## QUOTED TEXT:
By bne IntelliNews September 1, 2008

bne -

As the EU meets Monday, September 1 for an emergency summit on how to respond to Moscow recognizing South Ossetian and Abkhazian independence, things are clearly spiralling of control. Coming on top of all the other bad news - both in Russia and abroad - this new threat of EU sanctions has helped pushed Russia's stock market below the levels hit in 1998 when Russia defaulted on its international debts. "Perfect Storm" has been the favourite metaphor for the current mess. I prefer "hysteria."

What stuns most about this situation is the size of the gap that has opened up between the facts and the positions: how can the two sides be so completely at odds? To Washington, Moscow is the aggressor, whereas the Kremlin points out it was its peacekeepers that were attacked. You can't negotiate anything from a starting point like this.

Asia Times columnist Spengler explained the clash very neatly with a clever analogy: Americans play Monopoly, Russians play chess. The way you win at Monopoly is to put as many hotels on as many properties as you can - and that's it. There is no real strategy here and put in the terms of US foreign policy, all these hotels need to be run by the Freedom & Democracy franchise, irrespective of who keeps the profits. The way you win at chess is to marshal your pieces around the periphery of the board to control the centre and then eventually push through to attack the king. You don't have to take the opponent's pieces, you just need to control the strategic lines on the board.

## EXTRACTED RECORDS:
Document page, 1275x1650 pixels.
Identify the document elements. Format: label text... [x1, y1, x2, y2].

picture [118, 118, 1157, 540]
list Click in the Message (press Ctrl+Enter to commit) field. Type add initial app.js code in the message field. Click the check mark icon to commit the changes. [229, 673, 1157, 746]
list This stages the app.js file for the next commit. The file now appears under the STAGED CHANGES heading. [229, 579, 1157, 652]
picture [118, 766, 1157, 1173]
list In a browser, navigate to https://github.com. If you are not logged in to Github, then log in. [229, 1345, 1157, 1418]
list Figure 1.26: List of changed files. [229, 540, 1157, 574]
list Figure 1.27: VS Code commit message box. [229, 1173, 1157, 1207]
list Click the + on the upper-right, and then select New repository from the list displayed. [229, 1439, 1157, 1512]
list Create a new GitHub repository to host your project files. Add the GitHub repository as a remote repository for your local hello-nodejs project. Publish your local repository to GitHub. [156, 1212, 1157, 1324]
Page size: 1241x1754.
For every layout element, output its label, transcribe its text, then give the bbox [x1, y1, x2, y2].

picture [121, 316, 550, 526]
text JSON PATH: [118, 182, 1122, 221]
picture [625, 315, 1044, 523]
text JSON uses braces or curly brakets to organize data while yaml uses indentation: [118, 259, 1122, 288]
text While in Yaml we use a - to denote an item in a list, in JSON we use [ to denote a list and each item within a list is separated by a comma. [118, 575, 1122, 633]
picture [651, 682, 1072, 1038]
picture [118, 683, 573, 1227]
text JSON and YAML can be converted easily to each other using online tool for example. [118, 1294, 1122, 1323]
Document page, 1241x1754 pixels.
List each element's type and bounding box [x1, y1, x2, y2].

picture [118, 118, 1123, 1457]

## TO BE DONE:
Output the full commentary on Russia and the EU verbatim. Draw only on the commentary on Russia and the EU, not on the data.

## EXPECTED ANSWER:
By bne IntelliNews September 1, 2008

bne -

As the EU meets Monday, September 1 for an emergency summit on how to respond to Moscow recognizing South Ossetian and Abkhazian independence, things are clearly spiralling of control. Coming on top of all the other bad news - both in Russia and abroad - this new threat of EU sanctions has helped pushed Russia's stock market below the levels hit in 1998 when Russia defaulted on its international debts. "Perfect Storm" has been the favourite metaphor for the current mess. I prefer "hysteria."

What stuns most about this situation is the size of the gap that has opened up between the facts and the positions: how can the two sides be so completely at odds? To Washington, Moscow is the aggressor, whereas the Kremlin points out it was its peacekeepers that were attacked. You can't negotiate anything from a starting point like this.

Asia Times columnist Spengler explained the clash very neatly with a clever analogy: Americans play Monopoly, Russians play chess. The way you win at Monopoly is to put as many hotels on as many properties as you can - and that's it. There is no real strategy here and put in the terms of US foreign policy, all these hotels need to be run by the Freedom & Democracy franchise, irrespective of who keeps the profits. The way you win at chess is to marshal your pieces around the periphery of the board to control the centre and then eventually push through to attack the king. You don't have to take the opponent's pieces, you just need to control the strategic lines on the board.